### TO DO
Word for word, print all of the lines below.

(Source data)

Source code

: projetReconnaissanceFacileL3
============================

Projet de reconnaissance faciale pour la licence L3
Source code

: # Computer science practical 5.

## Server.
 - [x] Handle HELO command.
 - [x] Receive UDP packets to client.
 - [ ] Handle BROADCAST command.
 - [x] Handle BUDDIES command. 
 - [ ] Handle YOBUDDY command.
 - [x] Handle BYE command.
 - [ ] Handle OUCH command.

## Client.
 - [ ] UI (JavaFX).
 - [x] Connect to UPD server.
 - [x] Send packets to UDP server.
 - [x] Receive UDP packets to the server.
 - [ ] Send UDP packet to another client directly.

### WRITTEN SOLUTION
Source code

: projetReconnaissanceFacileL3
============================

Projet de reconnaissance faciale pour la licence L3
Source code

: # Computer science practical 5.

## Server.
 - [x] Handle HELO command.
 - [x] Receive UDP packets to client.
 - [ ] Handle BROADCAST command.
 - [x] Handle BUDDIES command. 
 - [ ] Handle YOBUDDY command.
 - [x] Handle BYE command.
 - [ ] Handle OUCH command.

## Client.
 - [ ] UI (JavaFX).
 - [x] Connect to UPD server.
 - [x] Send packets to UDP server.
 - [x] Receive UDP packets to the server.
 - [ ] Send UDP packet to another client directly.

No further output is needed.